The difference between prediction intervals and confidence intervals

Prediction intervals and confidence intervals are not the same thing. Unfortunately the terms are often confused, and I am often frequently correcting the error in students’ papers and articles I am reviewing or editing.

A prediction interval is an interval associated with a random variable yet to be observed, with a specified probability of the random variable lying within the interval. For example, I might give an 80% interval for the forecast of GDP in 2014. The actual GDP in 2014 should lie within the interval with probability 0.8. Prediction intervals can arise in Bayesian or frequentist statistics.

A confidence interval is an interval associated with a parameter and is a frequentist concept. The parameter is assumed to be non-random but unknown, and the confidence interval is computed from data. Because the data are random, the interval is random. A 95% confidence interval will contain the true parameter with probability 0.95. That is, with a large number of repeated samples, 95% of the intervals would contain the true parameter.

A Bayesian confidence interval, also known as a “credible interval”, is an interval associated with the posterior distribution of the parameter. In the Bayesian perspective, parameters are treated as random variables, and so have probability distributions. Thus a Bayesian confidence interval is like a prediction interval, but associated with a parameter rather than an observation.

I think the distinction between prediction and confidence intervals is worth preserving because sometimes you want to use both. For example, consider the regression
y_i = \alpha + \beta x_i + e_i
where $y_i$ is the change in GDP from quarter $i-1$ to quarter $i$, $x_i$ is the change in the unemployment rate from quarter $i-1$ to quarter $i$, and $e_i\sim\text{N}(0,\sigma^2)$. (This regression model is known as Okun’s law in macroeconomics.) In this case, both confidence intervals and prediction intervals are interesting. You might be interested in the confidence interval associated with the mean value of $y$ when $x=0$; that is, the mean growth in GDP when the unemployment rate does not change. You might also be interested in the prediction interval for $y$ when $x=0$; that is, the likely range of future values of GDP growth when the unemployment rate does not change.

The distinction is mostly retained in the statistics literature.

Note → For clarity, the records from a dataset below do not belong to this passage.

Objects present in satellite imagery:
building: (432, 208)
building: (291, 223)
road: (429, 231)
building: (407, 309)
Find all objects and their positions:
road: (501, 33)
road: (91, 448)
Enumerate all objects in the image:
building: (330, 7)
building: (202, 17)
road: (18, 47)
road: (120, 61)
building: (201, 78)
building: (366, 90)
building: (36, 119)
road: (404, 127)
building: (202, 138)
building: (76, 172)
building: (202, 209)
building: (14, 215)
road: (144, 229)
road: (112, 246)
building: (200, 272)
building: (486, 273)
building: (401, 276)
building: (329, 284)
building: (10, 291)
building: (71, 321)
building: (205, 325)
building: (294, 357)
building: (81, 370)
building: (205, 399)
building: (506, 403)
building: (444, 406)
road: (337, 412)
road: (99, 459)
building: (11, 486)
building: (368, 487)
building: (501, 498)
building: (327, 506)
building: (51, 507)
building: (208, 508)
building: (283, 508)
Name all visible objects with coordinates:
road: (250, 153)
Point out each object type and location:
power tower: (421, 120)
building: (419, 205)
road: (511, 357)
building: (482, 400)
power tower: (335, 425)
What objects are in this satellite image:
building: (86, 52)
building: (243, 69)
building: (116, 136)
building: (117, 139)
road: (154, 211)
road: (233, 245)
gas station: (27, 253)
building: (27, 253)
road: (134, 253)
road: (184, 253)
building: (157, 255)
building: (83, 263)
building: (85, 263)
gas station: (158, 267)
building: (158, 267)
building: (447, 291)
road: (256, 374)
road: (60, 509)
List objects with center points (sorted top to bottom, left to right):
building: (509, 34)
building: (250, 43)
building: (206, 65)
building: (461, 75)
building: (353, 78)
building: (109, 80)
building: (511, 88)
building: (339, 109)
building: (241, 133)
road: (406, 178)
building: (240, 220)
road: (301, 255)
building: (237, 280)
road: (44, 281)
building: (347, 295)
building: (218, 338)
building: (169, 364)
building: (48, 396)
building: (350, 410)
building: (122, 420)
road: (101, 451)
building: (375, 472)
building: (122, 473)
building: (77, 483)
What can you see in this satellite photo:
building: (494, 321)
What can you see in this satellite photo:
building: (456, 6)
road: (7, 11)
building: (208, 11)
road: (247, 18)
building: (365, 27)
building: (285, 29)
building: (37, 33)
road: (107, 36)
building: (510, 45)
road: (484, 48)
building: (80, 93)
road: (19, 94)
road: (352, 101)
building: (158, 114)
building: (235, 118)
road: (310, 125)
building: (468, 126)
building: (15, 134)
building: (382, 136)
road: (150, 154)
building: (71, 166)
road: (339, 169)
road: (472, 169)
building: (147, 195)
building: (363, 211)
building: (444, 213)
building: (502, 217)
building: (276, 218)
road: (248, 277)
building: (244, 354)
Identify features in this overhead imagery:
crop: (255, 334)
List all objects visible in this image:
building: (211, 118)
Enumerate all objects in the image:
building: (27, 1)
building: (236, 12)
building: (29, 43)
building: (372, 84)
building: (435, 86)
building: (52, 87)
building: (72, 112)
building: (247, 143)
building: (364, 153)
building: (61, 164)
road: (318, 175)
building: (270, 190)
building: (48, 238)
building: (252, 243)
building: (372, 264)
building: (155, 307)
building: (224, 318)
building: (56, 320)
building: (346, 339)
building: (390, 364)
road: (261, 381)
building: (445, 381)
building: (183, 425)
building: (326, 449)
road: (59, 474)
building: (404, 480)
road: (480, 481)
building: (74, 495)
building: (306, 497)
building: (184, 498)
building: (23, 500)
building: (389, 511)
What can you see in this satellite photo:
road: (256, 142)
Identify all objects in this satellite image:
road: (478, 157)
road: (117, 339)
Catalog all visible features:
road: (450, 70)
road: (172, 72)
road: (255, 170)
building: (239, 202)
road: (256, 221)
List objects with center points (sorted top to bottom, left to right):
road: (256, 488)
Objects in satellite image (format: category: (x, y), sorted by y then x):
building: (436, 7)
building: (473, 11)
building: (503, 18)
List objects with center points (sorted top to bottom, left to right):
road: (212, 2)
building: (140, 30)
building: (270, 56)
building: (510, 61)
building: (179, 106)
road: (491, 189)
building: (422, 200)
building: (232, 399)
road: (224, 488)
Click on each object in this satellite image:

However, in econometrics it is common to use “confidence intervals” for both types of interval (e.g., Granger & Newbold, 1986). I once asked Clive Granger why he confused the two concepts, and he dismissed my objection as fussing about trivialities. I disagreed with him then, and I still do.

I have seen someone compute a confidence interval for the mean, and use it as if it was a prediction interval for a future observation. The trouble is, confidence intervals for the mean are much narrower than prediction intervals, and so this gave him an exaggerated and false sense of the accuracy of his forecasts. Instead of the interval containing 95% of the probability space for the future observation, it contained only about 20%.

So I ask statisticians to please preserve this distinction. And I ask econometricians to stop being so sloppy about terminology. Unfortunately, I can’t continue my debate with Clive Granger. I rather hoped he would come to accept my point of view.

Related Posts:

  • molecule61

    It’s not correct to say that model parameters are considered to be random in the Bayesian perspective – they are considered to be unknown. The probability distribution for the parameter is a measure of your uncertainty about its fixed value.

    • Yes, but it is correct to say they are “treated as random variables”.

    • Svein Olav Nyberg

      Technically true (except that unknown =/= uncertain), but then again we have the entire concept of “random” to grapple with. Does it mean physical indeterminism? Or does it mean that the value is unknown to us but has a certain probability distribution? If the latter case is the meaning of “random”, which is what I think it should be, then you can indeed speak of randomness in this case.

      • Diego Doe

        But what if the distribution is the Dirac delta? Is this a random and certain variable at the same time? 🙂

  • Eran

    Is it the case that there is one-to-one mapping between PI and CI?
    (For example, PI = CI+std*1, when symmetry is assumed)
    if so, might be an additional reason for the confusion.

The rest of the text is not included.